▶ _ACTIVITY_: Only one span of the listing below is wanted: the lines from the one with "- [kube-controller-manager](#kube-controller-manager)" through the one with "- [kubelet](#kubelet)", reproduced exactly, both ends kept.

# # # # #

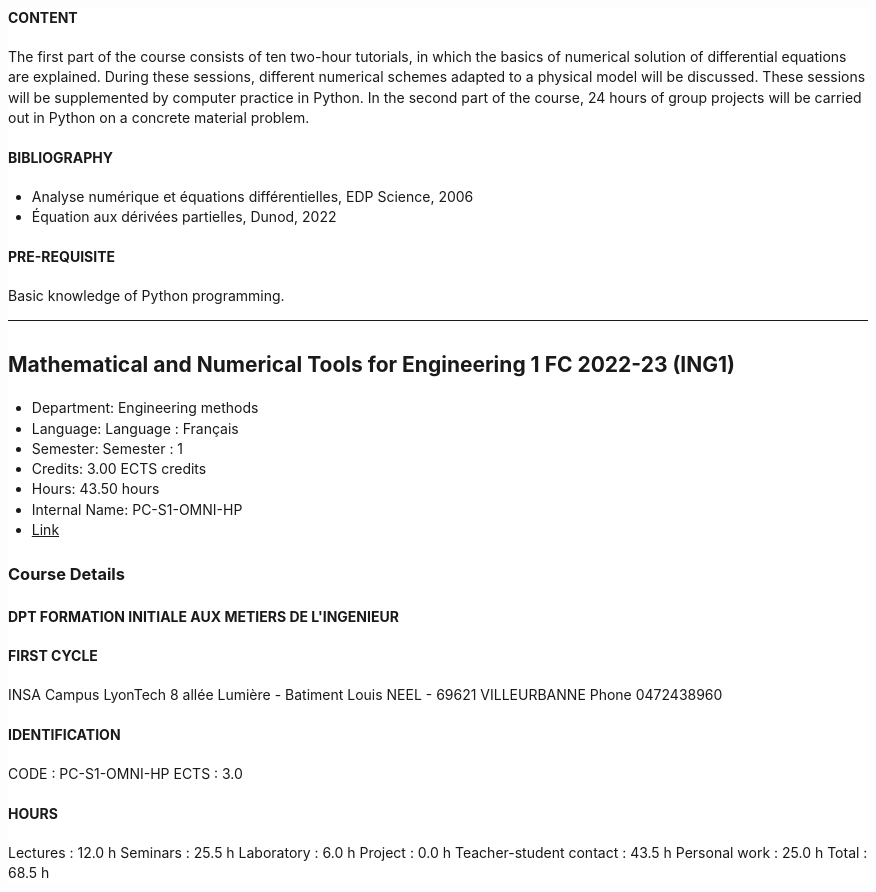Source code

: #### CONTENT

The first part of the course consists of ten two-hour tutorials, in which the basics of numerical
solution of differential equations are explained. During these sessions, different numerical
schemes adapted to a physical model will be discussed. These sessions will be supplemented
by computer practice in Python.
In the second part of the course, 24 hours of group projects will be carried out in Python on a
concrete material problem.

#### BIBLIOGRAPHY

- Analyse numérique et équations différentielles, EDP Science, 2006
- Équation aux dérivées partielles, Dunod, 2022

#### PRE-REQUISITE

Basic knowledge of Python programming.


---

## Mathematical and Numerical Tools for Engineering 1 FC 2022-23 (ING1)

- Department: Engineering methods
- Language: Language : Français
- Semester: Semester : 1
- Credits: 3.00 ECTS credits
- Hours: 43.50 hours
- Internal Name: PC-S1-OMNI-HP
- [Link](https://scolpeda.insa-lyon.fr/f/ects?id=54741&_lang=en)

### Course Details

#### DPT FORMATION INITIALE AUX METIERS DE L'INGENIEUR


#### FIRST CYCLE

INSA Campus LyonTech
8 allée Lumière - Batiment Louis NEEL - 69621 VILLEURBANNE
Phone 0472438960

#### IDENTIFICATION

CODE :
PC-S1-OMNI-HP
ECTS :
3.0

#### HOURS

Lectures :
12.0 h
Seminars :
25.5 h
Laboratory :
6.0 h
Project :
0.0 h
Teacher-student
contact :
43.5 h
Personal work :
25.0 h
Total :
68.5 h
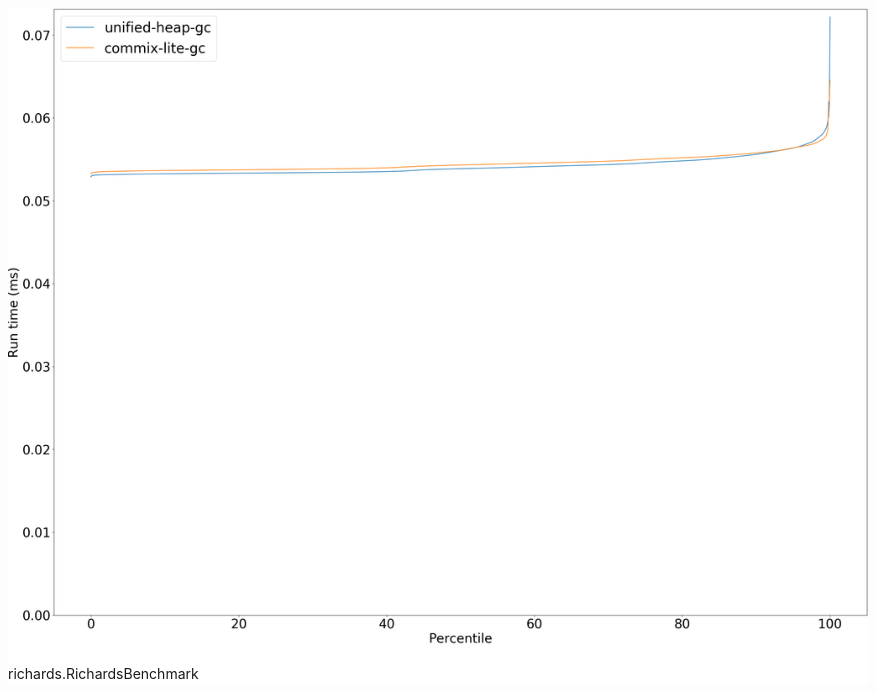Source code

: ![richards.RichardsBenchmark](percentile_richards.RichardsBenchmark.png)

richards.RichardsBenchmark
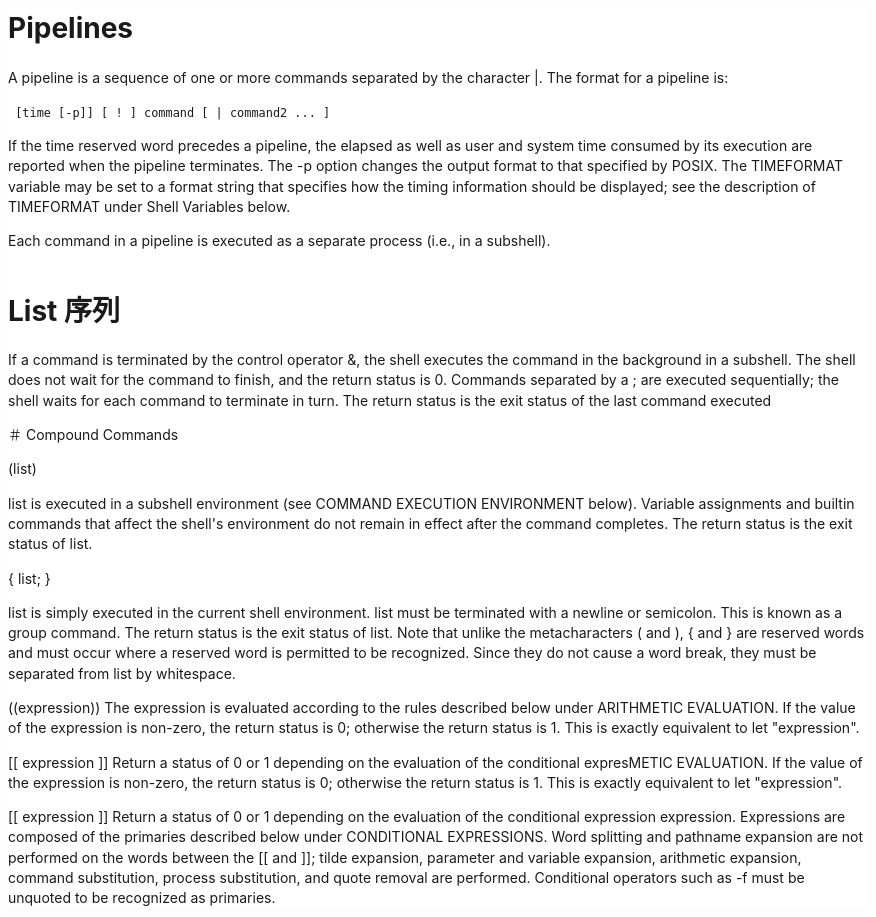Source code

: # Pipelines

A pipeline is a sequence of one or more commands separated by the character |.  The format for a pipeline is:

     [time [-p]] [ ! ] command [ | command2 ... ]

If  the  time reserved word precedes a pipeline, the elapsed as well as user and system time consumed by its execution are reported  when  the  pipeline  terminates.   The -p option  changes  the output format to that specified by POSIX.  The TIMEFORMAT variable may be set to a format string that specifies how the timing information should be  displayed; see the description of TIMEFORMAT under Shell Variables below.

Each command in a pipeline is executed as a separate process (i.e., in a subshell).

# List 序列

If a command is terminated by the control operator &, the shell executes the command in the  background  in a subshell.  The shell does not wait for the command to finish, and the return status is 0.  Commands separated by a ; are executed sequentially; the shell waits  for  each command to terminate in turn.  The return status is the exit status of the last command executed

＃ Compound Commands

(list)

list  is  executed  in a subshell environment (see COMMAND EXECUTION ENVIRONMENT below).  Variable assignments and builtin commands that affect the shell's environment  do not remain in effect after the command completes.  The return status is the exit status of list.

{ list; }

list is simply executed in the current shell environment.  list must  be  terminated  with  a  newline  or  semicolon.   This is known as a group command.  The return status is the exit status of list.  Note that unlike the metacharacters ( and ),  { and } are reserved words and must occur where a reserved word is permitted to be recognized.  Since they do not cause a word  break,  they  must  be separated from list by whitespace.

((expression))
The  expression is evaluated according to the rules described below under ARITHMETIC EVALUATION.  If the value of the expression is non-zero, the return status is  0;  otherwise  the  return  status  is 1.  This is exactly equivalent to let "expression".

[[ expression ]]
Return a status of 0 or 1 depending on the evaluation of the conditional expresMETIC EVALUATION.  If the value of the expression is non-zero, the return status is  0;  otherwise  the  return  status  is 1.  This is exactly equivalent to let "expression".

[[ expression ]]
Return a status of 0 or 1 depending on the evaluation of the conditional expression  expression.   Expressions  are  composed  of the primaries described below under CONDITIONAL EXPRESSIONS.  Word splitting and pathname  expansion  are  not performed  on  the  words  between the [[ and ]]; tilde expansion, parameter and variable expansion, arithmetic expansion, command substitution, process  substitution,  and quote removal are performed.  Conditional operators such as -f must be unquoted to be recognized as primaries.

# # # # #

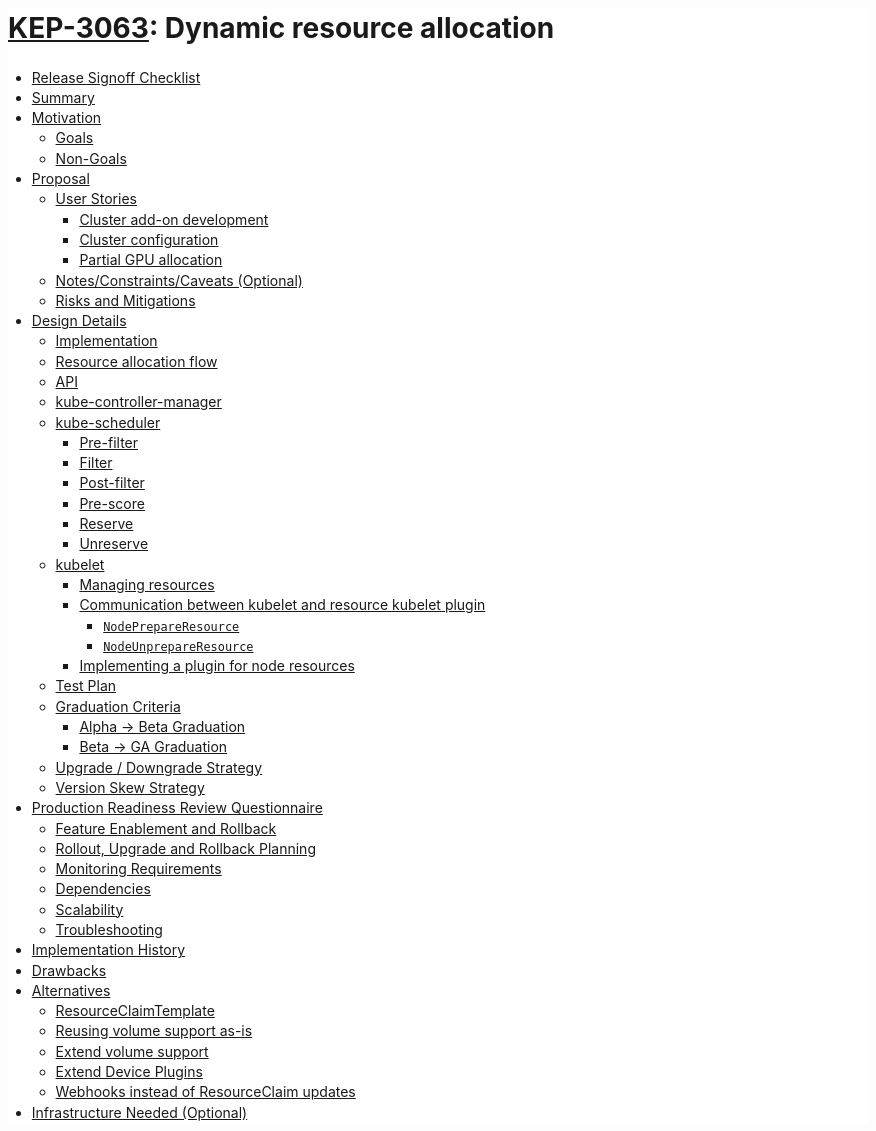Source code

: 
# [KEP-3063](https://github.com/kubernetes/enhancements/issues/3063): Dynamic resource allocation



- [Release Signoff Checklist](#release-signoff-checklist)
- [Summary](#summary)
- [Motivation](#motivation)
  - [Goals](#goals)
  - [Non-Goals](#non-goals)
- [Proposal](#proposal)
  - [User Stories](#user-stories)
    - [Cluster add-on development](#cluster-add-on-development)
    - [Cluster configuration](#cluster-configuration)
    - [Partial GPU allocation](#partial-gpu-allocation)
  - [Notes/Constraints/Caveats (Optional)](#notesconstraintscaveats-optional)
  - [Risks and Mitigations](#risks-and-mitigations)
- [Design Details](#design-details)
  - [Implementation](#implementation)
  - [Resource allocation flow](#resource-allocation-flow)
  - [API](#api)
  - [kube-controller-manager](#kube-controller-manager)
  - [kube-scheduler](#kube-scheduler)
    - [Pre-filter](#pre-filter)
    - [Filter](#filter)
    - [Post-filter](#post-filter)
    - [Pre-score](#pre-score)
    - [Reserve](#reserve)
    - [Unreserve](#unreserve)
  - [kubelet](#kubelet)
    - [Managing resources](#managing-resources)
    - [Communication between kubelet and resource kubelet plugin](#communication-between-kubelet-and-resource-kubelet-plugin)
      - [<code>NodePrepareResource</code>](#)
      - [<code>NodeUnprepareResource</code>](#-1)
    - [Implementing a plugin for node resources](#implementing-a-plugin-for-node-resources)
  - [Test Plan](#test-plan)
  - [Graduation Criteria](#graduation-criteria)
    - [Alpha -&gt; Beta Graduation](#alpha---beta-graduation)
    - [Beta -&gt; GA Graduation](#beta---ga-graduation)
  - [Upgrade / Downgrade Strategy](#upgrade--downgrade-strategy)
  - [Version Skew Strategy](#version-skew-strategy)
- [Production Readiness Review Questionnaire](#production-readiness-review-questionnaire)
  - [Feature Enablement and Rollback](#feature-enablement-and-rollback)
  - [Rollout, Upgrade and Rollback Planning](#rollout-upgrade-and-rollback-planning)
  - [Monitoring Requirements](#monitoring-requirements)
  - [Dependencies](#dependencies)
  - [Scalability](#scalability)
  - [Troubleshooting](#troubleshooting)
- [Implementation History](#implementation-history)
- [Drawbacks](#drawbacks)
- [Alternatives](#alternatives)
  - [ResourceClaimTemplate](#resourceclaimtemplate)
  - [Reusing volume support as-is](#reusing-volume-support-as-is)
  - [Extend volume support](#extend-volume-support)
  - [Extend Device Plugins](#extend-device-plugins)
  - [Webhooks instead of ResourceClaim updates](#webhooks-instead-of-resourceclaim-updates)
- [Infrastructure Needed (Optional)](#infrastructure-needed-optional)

# # # # #

▶ _FINAL ANSWER_:
  - [kube-controller-manager](#kube-controller-manager)
  - [kube-scheduler](#kube-scheduler)
    - [Pre-filter](#pre-filter)
    - [Filter](#filter)
    - [Post-filter](#post-filter)
    - [Pre-score](#pre-score)
    - [Reserve](#reserve)
    - [Unreserve](#unreserve)
  - [kubelet](#kubelet)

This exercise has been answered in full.